● **PROBLEM DESCRIPTION**: Edit the data, starting with the line that contains "common name: Orange-brown aeolid" and continuing through the last line of the data, so that every "scientific name" becomes "binomial name" and everything else stays unchanged. Return only those lines.

● **INPUT FOR THIS TASK**:
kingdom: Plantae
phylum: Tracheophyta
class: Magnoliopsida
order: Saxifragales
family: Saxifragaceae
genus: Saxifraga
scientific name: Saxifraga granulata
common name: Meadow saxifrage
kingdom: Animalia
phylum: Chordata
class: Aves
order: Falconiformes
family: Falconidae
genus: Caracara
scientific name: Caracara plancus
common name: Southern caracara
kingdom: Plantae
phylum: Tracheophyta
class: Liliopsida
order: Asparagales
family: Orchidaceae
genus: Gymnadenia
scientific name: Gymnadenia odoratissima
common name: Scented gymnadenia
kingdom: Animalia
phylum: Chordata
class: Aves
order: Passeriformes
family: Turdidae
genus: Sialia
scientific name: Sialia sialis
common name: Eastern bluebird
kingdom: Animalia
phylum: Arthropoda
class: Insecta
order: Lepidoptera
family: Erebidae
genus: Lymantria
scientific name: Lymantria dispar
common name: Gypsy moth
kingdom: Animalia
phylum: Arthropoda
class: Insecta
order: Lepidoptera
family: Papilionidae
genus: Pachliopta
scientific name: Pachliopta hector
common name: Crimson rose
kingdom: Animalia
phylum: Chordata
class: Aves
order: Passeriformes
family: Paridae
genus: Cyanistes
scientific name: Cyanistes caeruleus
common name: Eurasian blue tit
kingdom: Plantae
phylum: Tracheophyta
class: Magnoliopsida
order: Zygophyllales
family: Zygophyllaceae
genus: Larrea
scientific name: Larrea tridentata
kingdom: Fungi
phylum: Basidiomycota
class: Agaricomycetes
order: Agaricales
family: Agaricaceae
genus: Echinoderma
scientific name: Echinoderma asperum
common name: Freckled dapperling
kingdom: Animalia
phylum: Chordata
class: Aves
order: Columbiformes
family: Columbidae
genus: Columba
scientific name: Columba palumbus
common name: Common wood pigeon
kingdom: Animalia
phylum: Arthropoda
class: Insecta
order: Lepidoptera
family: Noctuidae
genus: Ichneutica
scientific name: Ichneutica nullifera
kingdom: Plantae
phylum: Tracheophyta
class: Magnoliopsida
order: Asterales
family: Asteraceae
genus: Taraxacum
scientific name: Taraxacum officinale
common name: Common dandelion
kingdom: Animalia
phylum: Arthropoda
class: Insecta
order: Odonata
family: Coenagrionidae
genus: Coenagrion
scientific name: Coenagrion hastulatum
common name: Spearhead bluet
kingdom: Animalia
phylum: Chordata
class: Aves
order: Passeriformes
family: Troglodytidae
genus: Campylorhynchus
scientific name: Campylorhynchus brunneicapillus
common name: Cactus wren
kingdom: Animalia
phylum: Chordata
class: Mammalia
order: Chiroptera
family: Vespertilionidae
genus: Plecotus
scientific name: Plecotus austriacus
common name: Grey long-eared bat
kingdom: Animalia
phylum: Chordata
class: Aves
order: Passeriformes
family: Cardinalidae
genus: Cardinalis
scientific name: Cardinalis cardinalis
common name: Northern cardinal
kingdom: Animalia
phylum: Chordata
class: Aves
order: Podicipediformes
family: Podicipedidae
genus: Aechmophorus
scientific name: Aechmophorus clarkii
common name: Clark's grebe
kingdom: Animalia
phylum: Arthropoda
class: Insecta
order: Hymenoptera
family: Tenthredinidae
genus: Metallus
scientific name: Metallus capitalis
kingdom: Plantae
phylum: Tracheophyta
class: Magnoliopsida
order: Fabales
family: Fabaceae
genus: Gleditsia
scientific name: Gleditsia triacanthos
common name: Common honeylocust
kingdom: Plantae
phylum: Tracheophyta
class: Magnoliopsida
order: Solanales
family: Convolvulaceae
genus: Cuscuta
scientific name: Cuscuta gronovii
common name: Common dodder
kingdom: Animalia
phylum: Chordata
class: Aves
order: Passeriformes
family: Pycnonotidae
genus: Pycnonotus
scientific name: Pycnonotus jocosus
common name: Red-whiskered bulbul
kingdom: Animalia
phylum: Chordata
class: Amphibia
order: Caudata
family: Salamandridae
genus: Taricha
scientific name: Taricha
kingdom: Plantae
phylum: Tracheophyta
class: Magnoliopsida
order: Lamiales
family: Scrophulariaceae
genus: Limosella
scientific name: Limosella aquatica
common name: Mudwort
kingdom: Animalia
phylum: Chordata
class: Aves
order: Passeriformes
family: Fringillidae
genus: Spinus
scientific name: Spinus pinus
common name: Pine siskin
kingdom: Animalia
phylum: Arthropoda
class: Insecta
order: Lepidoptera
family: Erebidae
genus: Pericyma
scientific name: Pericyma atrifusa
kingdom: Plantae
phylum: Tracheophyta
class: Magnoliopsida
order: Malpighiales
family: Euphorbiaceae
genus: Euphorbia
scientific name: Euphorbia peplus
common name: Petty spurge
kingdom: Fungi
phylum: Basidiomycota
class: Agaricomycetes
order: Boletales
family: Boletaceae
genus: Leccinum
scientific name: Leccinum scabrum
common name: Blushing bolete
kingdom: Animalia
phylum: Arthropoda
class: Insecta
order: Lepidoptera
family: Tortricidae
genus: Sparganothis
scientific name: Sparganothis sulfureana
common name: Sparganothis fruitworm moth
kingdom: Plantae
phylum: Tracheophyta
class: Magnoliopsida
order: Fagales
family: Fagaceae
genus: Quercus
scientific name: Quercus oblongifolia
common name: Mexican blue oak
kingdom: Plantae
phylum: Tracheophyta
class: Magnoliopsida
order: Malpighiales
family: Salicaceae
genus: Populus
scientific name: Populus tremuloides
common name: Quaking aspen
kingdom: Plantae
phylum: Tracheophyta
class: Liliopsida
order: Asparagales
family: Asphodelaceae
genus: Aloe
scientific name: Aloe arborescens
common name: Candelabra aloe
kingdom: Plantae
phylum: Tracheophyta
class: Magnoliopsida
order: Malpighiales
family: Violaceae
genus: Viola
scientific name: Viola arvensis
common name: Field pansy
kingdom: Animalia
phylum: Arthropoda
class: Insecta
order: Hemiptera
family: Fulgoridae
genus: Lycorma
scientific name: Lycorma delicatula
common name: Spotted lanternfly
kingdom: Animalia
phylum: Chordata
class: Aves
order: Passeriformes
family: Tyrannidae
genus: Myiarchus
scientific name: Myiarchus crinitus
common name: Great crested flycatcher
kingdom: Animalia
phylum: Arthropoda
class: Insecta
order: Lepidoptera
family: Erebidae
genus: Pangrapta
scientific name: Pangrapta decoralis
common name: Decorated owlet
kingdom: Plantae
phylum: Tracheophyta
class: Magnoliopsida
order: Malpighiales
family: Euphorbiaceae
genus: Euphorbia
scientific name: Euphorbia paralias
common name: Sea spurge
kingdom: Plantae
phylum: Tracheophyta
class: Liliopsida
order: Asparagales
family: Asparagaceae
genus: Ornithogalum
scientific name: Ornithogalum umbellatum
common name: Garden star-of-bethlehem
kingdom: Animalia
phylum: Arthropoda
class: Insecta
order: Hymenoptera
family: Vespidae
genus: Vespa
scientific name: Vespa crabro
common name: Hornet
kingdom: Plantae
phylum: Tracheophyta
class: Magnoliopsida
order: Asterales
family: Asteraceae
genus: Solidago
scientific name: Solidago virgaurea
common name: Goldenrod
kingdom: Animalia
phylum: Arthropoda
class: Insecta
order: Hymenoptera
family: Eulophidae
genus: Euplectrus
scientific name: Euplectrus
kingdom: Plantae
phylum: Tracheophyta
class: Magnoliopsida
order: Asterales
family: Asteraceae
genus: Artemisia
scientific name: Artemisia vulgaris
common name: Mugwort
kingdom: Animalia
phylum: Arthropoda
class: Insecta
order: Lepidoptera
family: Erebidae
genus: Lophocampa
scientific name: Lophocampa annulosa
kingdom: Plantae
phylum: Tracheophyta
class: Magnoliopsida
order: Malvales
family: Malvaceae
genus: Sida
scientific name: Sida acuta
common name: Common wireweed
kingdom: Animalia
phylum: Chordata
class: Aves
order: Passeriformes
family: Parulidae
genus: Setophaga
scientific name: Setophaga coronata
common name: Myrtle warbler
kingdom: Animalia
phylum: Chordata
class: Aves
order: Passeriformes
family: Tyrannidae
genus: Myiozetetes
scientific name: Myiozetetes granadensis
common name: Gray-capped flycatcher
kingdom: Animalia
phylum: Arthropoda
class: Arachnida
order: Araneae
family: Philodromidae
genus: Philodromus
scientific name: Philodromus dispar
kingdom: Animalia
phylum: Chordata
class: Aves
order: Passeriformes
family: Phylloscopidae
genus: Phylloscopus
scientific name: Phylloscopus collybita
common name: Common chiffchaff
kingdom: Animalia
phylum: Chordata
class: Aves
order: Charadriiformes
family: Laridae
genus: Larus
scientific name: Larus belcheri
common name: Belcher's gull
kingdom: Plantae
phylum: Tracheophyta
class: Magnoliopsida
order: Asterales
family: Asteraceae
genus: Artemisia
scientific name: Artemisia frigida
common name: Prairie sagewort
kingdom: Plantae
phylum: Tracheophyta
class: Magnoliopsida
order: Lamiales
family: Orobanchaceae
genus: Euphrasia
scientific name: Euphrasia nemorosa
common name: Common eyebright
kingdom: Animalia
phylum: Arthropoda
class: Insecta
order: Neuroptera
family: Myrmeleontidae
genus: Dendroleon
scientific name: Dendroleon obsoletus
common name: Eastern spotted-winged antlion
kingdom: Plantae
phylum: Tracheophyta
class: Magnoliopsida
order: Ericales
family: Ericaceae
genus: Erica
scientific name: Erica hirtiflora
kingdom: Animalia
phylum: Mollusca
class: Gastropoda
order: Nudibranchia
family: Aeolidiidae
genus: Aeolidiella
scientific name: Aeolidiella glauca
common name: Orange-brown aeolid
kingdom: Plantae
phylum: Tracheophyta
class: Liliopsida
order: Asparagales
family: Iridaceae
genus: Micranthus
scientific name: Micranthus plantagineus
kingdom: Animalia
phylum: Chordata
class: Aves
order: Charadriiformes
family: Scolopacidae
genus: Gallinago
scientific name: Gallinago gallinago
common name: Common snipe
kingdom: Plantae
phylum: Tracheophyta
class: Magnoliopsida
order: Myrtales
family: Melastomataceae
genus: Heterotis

● **FINISHED EXERCISE**:
common name: Orange-brown aeolid
kingdom: Plantae
phylum: Tracheophyta
class: Liliopsida
order: Asparagales
family: Iridaceae
genus: Micranthus
binomial name: Micranthus plantagineus
kingdom: Animalia
phylum: Chordata
class: Aves
order: Charadriiformes
family: Scolopacidae
genus: Gallinago
binomial name: Gallinago gallinago
common name: Common snipe
kingdom: Plantae
phylum: Tracheophyta
class: Magnoliopsida
order: Myrtales
family: Melastomataceae
genus: Heterotis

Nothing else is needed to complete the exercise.